Decisão Texto Integral:



Acordam na Secção Cível (3.ª Secção), do Tribunal da Relação de Coimbra

Proc.º n.º 8638/15.5T8CBR-B.C1

                                               1.- Relatório

1.1.- O exequente Banco C..., S. A., com sede na ..., intentou a presente execução contra o executado R..., residente na Rua ..., pedindo o pagamento pelo mesmo da quantia de €6.238,19, acrescida de juros, desde 9/10/2015 até efetivo pagamento, ás taxas de 15,226% e de 9% sobre 2.022,78€ e sobre 3.148,52€, respetivamente.

Feitas as respetivas diligências foram penhorados ao executado R..., o quinhão hereditário que o mesmo detém na herança com o NIF ..., aberta por óbito de M... e o quinhão hereditário que o mesmo detém na herança com o NIF ..., aberta por óbito de A... (cfr. auto de penhora datado de 14/12/2017).

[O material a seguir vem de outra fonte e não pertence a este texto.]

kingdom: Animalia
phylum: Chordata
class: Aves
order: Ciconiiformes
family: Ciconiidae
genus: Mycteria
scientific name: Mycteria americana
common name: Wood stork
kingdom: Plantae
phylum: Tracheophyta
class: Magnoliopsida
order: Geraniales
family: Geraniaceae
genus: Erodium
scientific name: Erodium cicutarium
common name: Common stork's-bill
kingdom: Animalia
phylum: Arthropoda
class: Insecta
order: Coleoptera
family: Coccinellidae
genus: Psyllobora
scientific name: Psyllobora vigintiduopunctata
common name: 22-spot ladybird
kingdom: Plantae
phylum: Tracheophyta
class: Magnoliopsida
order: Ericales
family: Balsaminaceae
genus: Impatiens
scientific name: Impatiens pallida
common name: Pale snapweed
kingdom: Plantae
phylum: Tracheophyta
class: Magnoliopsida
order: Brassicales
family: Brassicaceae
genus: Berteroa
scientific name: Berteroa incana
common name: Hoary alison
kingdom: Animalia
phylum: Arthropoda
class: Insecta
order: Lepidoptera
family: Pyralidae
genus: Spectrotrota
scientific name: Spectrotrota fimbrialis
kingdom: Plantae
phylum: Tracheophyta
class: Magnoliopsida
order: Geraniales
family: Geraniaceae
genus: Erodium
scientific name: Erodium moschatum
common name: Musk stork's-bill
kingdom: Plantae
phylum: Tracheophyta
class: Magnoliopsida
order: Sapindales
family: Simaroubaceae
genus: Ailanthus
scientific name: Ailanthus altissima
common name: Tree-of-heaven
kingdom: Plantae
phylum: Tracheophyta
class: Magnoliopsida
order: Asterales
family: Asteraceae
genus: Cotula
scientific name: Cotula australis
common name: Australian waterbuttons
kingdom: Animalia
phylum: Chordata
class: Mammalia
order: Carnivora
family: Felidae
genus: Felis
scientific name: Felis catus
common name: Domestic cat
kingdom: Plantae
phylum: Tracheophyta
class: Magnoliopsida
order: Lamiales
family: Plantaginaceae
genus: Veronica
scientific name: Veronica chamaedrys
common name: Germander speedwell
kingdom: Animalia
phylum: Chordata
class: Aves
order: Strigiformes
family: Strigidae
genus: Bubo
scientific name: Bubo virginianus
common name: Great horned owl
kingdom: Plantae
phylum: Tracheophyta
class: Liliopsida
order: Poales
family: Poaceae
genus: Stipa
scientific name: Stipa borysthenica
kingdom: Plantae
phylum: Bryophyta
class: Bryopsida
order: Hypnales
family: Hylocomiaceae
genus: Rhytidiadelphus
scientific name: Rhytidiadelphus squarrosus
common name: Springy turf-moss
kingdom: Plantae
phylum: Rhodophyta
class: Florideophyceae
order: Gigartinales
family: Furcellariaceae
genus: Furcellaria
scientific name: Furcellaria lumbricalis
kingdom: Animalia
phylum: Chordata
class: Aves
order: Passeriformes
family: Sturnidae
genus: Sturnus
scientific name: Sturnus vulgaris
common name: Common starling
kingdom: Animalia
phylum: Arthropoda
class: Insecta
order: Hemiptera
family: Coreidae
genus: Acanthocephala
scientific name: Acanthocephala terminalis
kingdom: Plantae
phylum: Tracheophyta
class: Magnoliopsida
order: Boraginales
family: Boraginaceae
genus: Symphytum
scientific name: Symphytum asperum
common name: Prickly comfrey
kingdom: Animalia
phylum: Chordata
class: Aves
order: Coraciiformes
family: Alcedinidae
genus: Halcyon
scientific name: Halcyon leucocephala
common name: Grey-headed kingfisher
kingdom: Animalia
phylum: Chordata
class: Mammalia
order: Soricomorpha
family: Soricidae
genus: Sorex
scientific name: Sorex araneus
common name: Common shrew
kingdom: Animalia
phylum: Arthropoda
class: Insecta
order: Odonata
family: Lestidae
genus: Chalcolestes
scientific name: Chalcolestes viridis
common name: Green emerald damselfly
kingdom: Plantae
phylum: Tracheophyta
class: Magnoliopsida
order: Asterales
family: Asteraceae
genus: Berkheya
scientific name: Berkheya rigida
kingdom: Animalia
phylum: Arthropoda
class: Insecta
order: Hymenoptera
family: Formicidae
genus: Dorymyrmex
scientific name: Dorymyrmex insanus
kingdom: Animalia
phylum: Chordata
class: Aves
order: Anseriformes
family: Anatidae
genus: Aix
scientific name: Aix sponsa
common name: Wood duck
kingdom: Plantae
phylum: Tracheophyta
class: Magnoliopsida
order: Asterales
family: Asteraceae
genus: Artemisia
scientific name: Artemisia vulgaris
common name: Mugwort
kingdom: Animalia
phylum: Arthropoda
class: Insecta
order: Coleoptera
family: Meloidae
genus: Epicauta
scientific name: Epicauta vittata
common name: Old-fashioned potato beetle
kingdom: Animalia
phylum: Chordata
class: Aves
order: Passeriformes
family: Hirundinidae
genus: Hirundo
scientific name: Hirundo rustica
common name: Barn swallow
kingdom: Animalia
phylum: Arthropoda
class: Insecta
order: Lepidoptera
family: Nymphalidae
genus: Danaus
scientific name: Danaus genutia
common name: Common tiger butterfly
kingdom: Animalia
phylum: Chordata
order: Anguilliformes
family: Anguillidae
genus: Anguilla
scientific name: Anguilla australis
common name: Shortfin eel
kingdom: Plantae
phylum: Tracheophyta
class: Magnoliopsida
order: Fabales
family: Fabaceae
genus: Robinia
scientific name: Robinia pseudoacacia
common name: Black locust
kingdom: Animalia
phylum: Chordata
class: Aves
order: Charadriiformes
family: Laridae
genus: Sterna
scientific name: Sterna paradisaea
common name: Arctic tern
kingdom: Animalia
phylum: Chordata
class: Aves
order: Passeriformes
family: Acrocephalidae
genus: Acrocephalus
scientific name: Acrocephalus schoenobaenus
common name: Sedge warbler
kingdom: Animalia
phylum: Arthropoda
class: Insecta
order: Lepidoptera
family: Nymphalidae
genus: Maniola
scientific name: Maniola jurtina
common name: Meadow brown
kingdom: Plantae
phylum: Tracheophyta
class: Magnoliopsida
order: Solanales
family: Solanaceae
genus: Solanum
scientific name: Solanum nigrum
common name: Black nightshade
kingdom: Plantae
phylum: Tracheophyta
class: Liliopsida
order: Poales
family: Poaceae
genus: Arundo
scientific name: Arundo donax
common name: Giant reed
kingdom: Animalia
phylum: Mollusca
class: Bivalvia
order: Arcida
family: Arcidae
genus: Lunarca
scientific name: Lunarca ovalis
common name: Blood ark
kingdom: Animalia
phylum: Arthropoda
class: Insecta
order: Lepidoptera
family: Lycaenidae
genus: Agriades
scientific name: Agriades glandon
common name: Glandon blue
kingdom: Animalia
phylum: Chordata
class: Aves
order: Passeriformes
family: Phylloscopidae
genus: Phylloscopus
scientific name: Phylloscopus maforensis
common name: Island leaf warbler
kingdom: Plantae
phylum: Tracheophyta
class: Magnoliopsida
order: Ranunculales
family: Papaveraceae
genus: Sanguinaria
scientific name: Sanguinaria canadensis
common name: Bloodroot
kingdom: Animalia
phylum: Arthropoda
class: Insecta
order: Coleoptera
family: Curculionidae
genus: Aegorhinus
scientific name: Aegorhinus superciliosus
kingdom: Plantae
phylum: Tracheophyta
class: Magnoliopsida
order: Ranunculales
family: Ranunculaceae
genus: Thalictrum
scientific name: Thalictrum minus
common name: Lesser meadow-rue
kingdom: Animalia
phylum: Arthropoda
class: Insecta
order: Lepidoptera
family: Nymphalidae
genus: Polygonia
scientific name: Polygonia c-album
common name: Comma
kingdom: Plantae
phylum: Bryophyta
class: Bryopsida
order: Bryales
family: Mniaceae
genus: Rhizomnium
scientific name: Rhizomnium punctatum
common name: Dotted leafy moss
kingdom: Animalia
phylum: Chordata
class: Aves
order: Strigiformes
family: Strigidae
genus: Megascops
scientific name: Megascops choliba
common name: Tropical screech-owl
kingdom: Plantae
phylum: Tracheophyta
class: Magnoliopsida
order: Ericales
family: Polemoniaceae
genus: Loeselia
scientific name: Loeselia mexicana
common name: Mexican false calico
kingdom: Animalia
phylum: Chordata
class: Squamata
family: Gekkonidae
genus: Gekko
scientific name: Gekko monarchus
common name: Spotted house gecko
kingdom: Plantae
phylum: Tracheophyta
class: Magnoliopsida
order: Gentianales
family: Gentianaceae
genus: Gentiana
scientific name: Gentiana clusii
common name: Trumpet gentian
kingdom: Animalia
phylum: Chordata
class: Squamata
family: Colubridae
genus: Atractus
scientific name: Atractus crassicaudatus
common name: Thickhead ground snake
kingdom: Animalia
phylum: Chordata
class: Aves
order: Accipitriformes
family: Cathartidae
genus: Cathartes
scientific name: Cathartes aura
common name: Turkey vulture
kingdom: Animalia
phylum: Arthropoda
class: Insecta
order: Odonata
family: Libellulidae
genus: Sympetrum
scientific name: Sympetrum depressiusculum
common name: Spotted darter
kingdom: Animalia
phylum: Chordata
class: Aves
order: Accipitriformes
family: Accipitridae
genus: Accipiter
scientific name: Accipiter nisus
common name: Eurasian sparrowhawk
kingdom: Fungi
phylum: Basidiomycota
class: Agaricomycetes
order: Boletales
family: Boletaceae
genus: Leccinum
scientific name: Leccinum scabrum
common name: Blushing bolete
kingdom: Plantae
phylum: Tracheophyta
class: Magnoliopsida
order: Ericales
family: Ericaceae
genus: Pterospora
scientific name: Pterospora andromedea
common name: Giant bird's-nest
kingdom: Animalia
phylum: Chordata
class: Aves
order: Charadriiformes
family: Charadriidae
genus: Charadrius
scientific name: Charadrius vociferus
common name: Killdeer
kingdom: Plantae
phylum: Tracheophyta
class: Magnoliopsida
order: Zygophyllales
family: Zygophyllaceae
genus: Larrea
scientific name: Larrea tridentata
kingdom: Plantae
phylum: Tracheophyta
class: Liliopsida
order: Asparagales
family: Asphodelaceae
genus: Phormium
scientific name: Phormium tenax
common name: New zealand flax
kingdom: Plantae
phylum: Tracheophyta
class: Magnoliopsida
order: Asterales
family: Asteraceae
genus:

1.2. O exequente fez um requerimento ao processo do seguinte teor:

… tendo sido notificado pelo solicitador de elementos respeitantes ás heranças que o executado é beneficiário, vem, atendo ao que dos mesmos autos consta, requerer a V.Ex.ª que se digne ordenar a notificação do solicitador de execução para proceder á penhora dos quinhões hereditários do executado nas heranças com os NIFS ...

Relembra-se que o quinhão hereditário mesmo contendo imóveis ou parte de imóveis não está sujeito a registo…”.

1.3- Foi proferida decisão a julgar juridicamente inexistente a penhora de quinhão hereditário em herança indivisa composta por bens sujeitos a registo que não foi efetuada mediante a inscrição da penhora nos respetivos serviços de registo, do teor que se transcreve:

Embora não ignorando que a questão não é uniforme na jurisprudência dos Tribunais, em nosso entender, e sempre salvo todo o respeito por diferente e melhor juízo, a penhora de quinhão hereditário (penhora de direitos) sobre uma herança indivisa constituída por bens imóveis (ou outros bens sujeitos a registo) efetua-se de acordo com o art.º 755.º CPC, “ex vi” art.º 783.º CPC [sobre o tema: RUI PINTO, “Manual da Execução e Despejo”, 1.ª edição, páginas 653 a 657].

Isto é, a penhora em si mesma consiste na inscrição no registo predial – na descrição na Conservatória do Registo Predial de cada um dos prédios que integram a herança – do registo da penhora do quinhão hereditário do Executado na herança indivisa.

Efectuada a penhora pelo seu registo predial, impõe-se a elaboração de Auto de Penhora com identificação dos imóveis pertencentes à herança indivisa cujo quinhão do Executado se encontra penhorado.

Após, terá lugar a notificação da penhora ao Executado nos termos gerais (art.º 753.º CPC) e a notificação (notificação que não é constitutiva do acto de penhora – ao contrário do que sucede quando se trata de bens móveis – art.º 781.º/1 CPC) do cabeça-de-casal da herança e dos restantes contitulares da herança dando-lhes a conhecer que a disponibilidade jurídica da quota hereditária passou pela penhora para o Agente de Execução e dando-lhes a possibilidade, nomeadamente, de se pronunciarem sobre quem fica como depositário e de autorizarem ou requererem que a futura venda abranja toda a herança indivisa e não apenas a quota penhorada (art.º 781.º/3 CPC).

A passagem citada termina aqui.